Until that point, I didn’t know if I was even applying to real positions. I was just throwing applications out there. I felt like there was a better chance of hybrid jobs not being fake because they at least wanted to see your face sometimes. So, I think my advice to others would be not to just click and apply. Go to the websites and make sure it’s real.
I leveraged existing connections
Honestly, I think the reason I got the interview was because I previously worked with the recruiter who contacted me for the current job. She left about a year and a half before I did, but she remembered me.
Everybody talks about networking, but you need to have those existing connections, and I was lucky I had this very slim one to get my foot in the door.
I’m lucky that I didn’t burn a lot of bridges in my past jobs, but even reaching out to former colleagues seemed untenable in a way, because the place they’d be working wasn’t hiring. So how much help could they give me?
I didn’t network a ton throughout the job search, and if I could do my job search again, I would be really intentional about who I was networking with.
I think a lot of it was luck in this case.
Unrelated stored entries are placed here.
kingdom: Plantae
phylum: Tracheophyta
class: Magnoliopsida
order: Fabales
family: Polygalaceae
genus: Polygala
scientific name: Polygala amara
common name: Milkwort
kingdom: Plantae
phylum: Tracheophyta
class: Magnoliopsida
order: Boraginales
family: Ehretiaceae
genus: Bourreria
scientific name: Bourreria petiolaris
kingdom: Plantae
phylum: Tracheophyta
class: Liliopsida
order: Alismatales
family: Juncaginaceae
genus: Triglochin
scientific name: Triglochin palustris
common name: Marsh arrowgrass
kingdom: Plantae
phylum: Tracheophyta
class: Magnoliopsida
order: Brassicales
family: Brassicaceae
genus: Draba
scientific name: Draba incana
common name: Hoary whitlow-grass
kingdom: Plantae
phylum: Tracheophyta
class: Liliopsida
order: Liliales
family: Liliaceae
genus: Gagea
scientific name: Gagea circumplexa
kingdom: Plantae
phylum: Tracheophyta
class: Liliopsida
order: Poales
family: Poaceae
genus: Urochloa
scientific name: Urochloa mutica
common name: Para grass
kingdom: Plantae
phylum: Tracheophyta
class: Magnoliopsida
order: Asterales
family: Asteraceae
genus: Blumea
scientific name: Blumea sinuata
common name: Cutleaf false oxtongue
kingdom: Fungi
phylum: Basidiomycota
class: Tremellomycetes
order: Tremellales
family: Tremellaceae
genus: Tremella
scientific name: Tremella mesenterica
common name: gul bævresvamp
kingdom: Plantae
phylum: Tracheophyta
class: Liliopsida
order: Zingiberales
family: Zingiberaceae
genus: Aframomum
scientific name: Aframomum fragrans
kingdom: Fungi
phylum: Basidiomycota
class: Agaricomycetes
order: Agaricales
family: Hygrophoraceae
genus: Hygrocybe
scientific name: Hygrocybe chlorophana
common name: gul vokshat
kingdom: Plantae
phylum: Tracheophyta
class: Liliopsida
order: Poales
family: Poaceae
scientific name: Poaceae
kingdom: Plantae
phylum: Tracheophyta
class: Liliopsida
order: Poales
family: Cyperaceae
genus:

If the person I used to work with in a very light capacity didn’t recognize my name and didn’t see that my last job was her last job, who knows how much longer I would have waited?
Don’t give up
I was feeling very low in August and the beginning of September, thinking that I might have aged out of the job market, even though I’m going to be just 45 in November. I thought, what’s this going to look like for myself and my family?
My wife and I were both lucky that we’re good with money and have saved a lot. But we live in an upper-middle-class area in Michigan, and things are expensive, especially with inflation. We were getting real close to selling a car because, while we have savings, the savings were meant for our child, and weren’t supposed to be used for decades. We’re also trying to adopt a second child, so the situation was really starting to add a lot of stress.
Throughout the two years, my job search ebbed and flowed. I would apply to about 50 jobs a day, but then spend two weeks not applying at all because I was so down about the process. I think it’s OK to take time off from the job search to recharge — I did that multiple times, and it really helped.